28/11 - 08:09 - Caio Blinder, de Nova York

NOVA YORK- O presidente russo Dmitri Medvedev apareceu na América Latina e inclusive fez escala no Brasil. Mas em termos geopolíticos os russos "não estão chegando", apesar de gestos espalhafatosos como as manobras navais com a Venezuela com a participação do cruzador de propulsão nuclear "Pedro, o Grande". Há, é verdade, empenho para mostrar que os russos podem ter uma presença na tradicional área de influência americana.

Portanto, mais ao norte, as manias de grandeza da Rússia devem ser levadas a sério e podem ser um teste para o noviço governo de Barack Obama. Existem desafios evidentes no Oriente Médio e no Afeganistão/Paquistão, mas, de certa maneira, em uma primeira fase teremos uma continuidade em Washington, com Obama sinalizando que seguirá a politica mais realista que marca este final melancólico do governo Bush. O presidente-eleito manterá Robert Gates como secretário de Defesa para coordenar a retirada gradual das tropas americanas do Iraque e a escalada da presença no Afeganistão.

Novos desafios podem acontecer na frente russa. Medvedev inclusive se antecipou para "testar" Obama e comemorou a vitória do novo presidente advertindo que irá responder ao plano do governo Bush de instalação de defesa antimísseis na Polônia e República Tcheca deslocando mísseis nucleares para o enclave de Kaliningrado. O dilema para Obama é que abandonar o plano de Bush, sobre o qual ele não expressou entusiasmo, pode parecer uma concessão a Moscou.

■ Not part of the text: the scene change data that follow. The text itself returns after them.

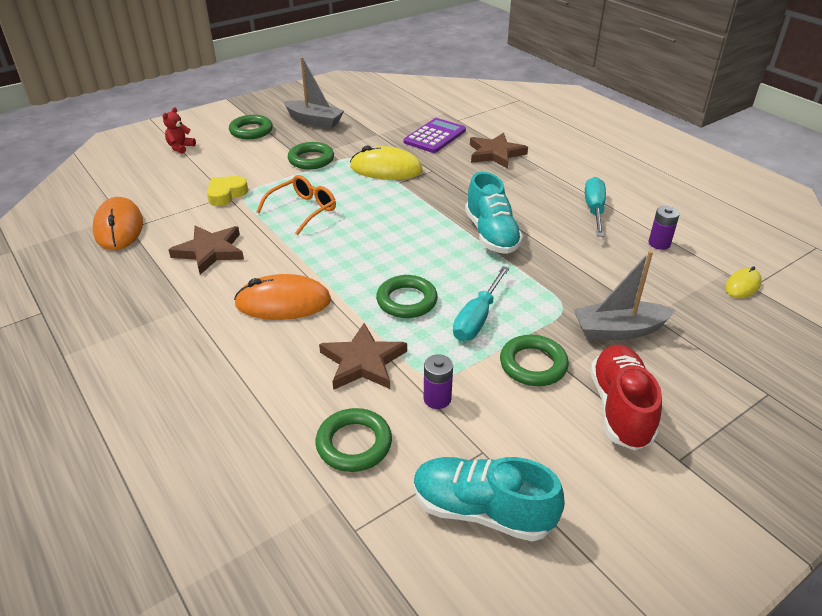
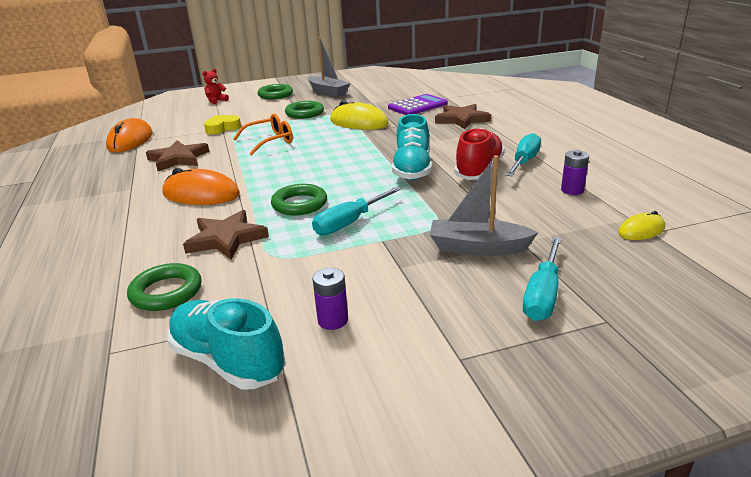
camera: 20 degrees right, 10 degrees down
(437, 399) = (264, 272): purple battery -> purple battery (333, 320)
(533, 364) = (372, 261): green ring -> none
(620, 408) = (430, 307): red shoe -> red shoe (479, 170)
(704, 375) = (543, 295): none -> turquoise screwdriver

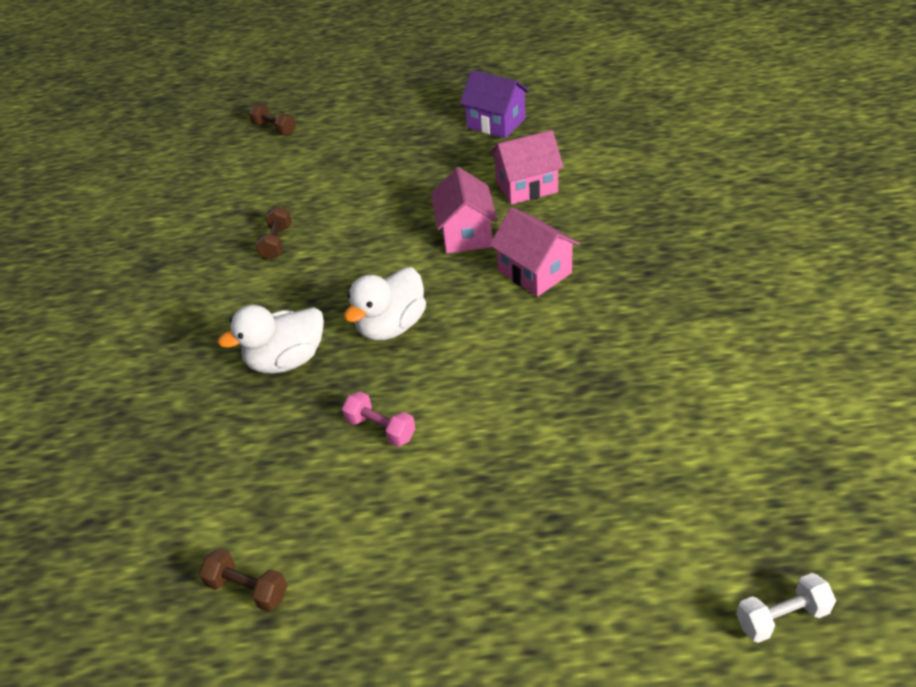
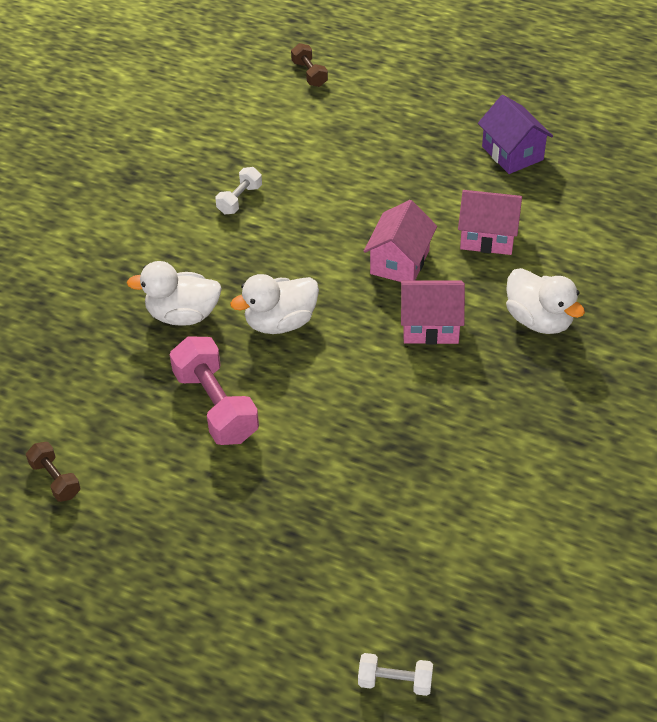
camera: 25 degrees right, 5 degrees up
(276, 242) = (239, 199): brown dumbbell -> white dumbbell
(380, 429) = (216, 406): pink dumbbell -> pink dumbbell, size x1.86
(534, 272) = (430, 326): pink house -> pink house turned 75 degrees counterclockwise
(624, 230) = (539, 320): none -> white duck

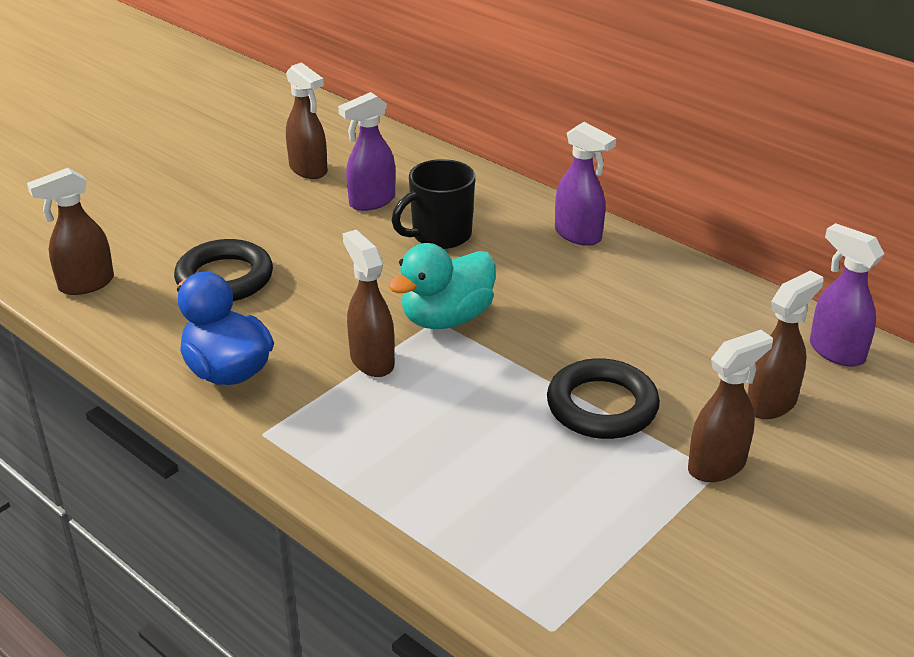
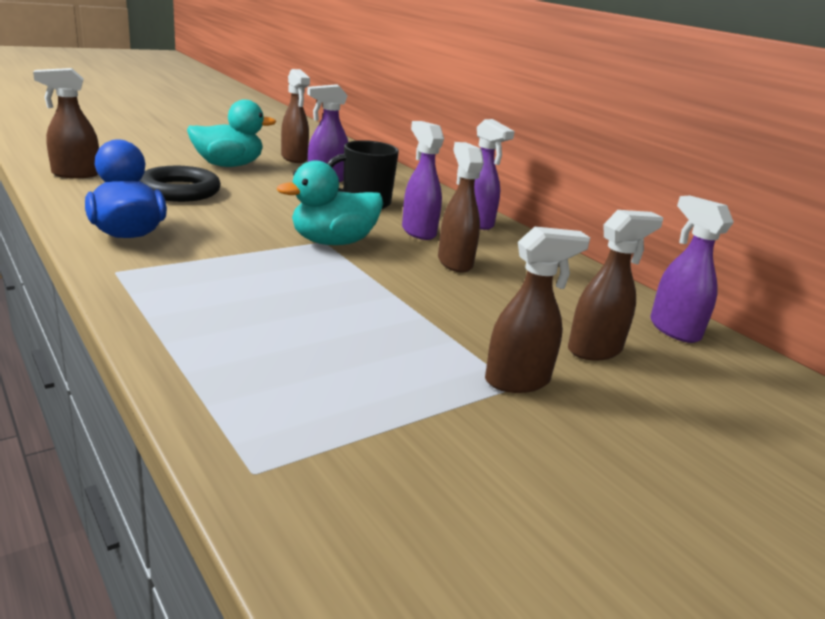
camera: 10 degrees right, 10 degrees down
(243, 209) = (228, 165): none -> turquoise duck
(371, 361) = (249, 251): brown spray bottle -> brown spray bottle (454, 262)
(525, 271) = (418, 232): none -> purple spray bottle
(602, 406) = (429, 317): black ring -> none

Medvedev: desafio para Obama / Arquivo

Mas devem ocorrer algumas mudanças dramáticas em relação ao governo Bush que se mostrou cético sobre tratados de controle de armas e deu uma guinada no tratamento da Rússia de aliado-chave na guerra contra o terror a inimigo hostil que ameaça e reprime seus antigos satélites, como no caso da Geórgia.         

A idéia de Obama é ter uma política mais sutil para lidar com a Rússia. De um lado, o plano é trabalhar com Moscou em crises como o programa nuclear do Irã e controle de armas, além de ter mais afinação com os países europeus que possuem uma relação melhor com os russos. De outro, os sinais são de que Obama não irá recuar das posições americanas que mais irritam Moscou, como a expansão da Otan.

Os russos também deram alguns sinais de mais sutileza. Depois da gafe de tratar a vitória de Obama sem elegância protocolar, Medvedev e o primeiro-ministro Vladimir Putin (o homem-forte do país) acenam com uma relação mais construtiva e margem para negociar no impasse do sistema de defesa antimísseis.

Mas será um erro para os russos tentarem tirar proveito de uma transição de poder em Washington e da suposta inexperiência de Obama. O novo governo em Washington poderá tratar a Rússia como um complexo desafio estratégico de primeira ordem, mas não aceitará que Moscou se comporte como se fosse maior do que é.